Your tasks
• a. Answer these questions from the passage on waka poetry puzzles below, one answer a line, marked to match:
(i) What pattern does waka poetry in general follow?
(ii) How many characters are missing at the end of each poem?
(iii) What does the word "hana" mean?
• b. Please mark each statement yes or no against the passage on waka poetry puzzles below, and quote the words of the passage that decide it:
(i) All the clues so far have been in the format 5-7-5.
(ii) The term waka at first meant only a poem in the 5-7-5-7-7 form.
(iii) Rearranging ウナハノノ gave the writer a full hit.
• c. Extend the passage on waka poetry puzzles below, picking up after its last sentence.

Text under study
I don’t think the game means this kind of block, but I still like doing image-searches for vocabulary. Source.
You may notice that all our clues have been in the format 5-7-5; waka poetry in general follows the pattern 5-7-5-7-7, so the idea behind each puzzle has been to identify the 5-7-5 part in order to figure out the missing 14 characters at the end of each poem. Going long back historically, the term waka was actually a more general term for poem, but 5-7-5-7-7 predominated enough to become synonymous with the form. I mention this in case the solution has to do with the exact numerical aspect somehow, like perhaps arranging the characters in a grid of some sort…

…although it could be just whatever operation being done stays within the “block” of each section. I tried struggling a bit with simply rearranging ウナハノノ (u, na, ha, no, no) and while “hana” is promising (the word for flower), and I got “hana no” in one poem…

…I did not get a full hit. The problem is that this may be entirely the wrong method, so if someone who is happy to peek at the walkthrough wants to check, I’ll take a hint that either I’m on the right or entirely wrong track.

Provided material
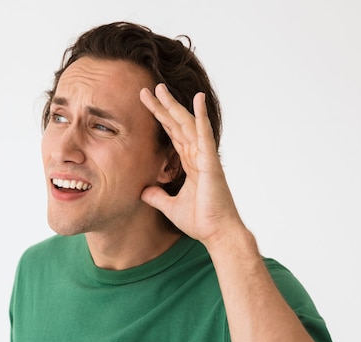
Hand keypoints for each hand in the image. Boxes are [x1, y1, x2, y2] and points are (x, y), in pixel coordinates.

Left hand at [139, 84, 244, 245]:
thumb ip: (157, 196)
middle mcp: (197, 155)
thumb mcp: (170, 206)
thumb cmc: (201, 221)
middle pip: (176, 124)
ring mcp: (204, 156)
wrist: (217, 233)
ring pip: (187, 124)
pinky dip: (201, 117)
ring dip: (174, 106)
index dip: (159, 117)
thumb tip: (143, 191)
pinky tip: (197, 99)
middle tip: (148, 88)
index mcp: (189, 162)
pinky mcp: (210, 162)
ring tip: (160, 88)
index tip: (145, 103)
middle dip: (162, 106)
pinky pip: (204, 135)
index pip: (171, 134)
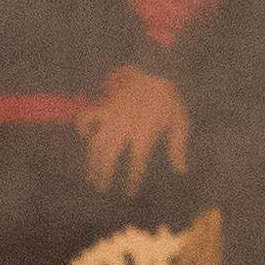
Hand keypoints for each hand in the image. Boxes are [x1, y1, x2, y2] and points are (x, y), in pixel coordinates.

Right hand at [83, 64, 190, 196]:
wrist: (156, 72)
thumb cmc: (171, 100)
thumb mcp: (180, 123)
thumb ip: (178, 147)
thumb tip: (180, 170)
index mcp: (145, 134)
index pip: (136, 163)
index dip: (132, 179)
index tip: (129, 192)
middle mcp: (125, 128)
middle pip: (109, 156)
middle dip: (104, 174)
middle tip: (102, 188)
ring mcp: (112, 117)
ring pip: (96, 143)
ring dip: (92, 160)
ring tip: (91, 175)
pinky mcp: (105, 107)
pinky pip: (87, 118)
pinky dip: (83, 128)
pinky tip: (85, 138)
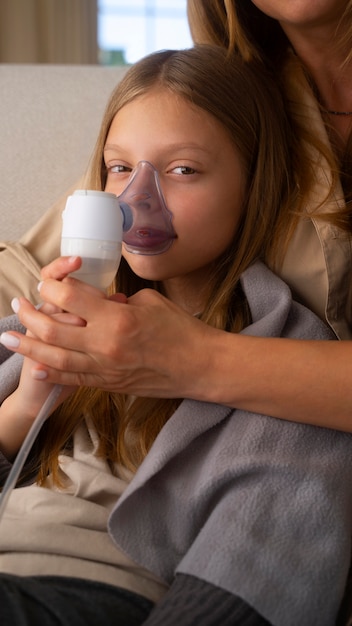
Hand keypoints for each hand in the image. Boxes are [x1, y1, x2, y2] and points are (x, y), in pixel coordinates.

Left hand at [0, 257, 214, 398]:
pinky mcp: (109, 384)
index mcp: (118, 318)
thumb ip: (118, 302)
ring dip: (28, 346)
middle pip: (53, 328)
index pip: (70, 297)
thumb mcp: (150, 303)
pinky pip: (73, 379)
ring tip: (9, 337)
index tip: (48, 282)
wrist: (199, 367)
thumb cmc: (181, 330)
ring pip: (55, 358)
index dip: (54, 286)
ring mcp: (105, 368)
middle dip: (29, 314)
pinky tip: (34, 366)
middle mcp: (106, 345)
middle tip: (17, 304)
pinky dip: (50, 373)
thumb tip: (100, 302)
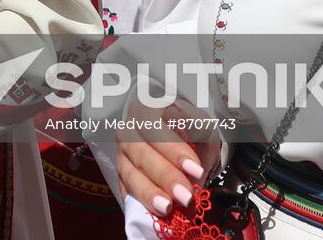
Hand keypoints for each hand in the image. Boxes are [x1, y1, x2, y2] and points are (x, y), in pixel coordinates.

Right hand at [115, 100, 220, 215]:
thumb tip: (191, 122)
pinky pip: (125, 190)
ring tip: (167, 208)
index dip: (172, 149)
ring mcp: (121, 155)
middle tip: (185, 196)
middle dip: (164, 176)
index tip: (194, 170)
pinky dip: (138, 202)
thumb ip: (197, 122)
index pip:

Exercise answers
• a.
(i) 5-7-5-7-7
(ii) 14
(iii) Flower

• b.
(i) Yes: "all our clues have been in the format 5-7-5"
(ii) No: "the term waka was actually a more general term for poem"
(iii) No: "I did not get a full hit."

• c.
ugh, it’s got to be “u no hana no”, right? I’m finding that as a start but just not getting a hit with the rest
Haru hana no
utsurou made ni
aimineba
tsuki hiyomitsutsu
imo matsuramu so
Aaaaargg that was tough
somehow I deluded myself that I had got it right before bed
_this_ is it though:
Unohanano, saku to ha nashi ni, aru hito ni, kohi ya wataremu, kata ‘mohi ni shite
found on Google Books
I have a very strong flashbacks to International Linguistics Olympiad I took part in back in high school after reading those posts. It wouldn’t take long at all to make this into one of the tasks in the finale :D
it does remind me of those!
got introduced to the Olympiad by way of Jon Ingold (of Heaven’s Vault, that translate-’em-up where you have to figure out a lost language)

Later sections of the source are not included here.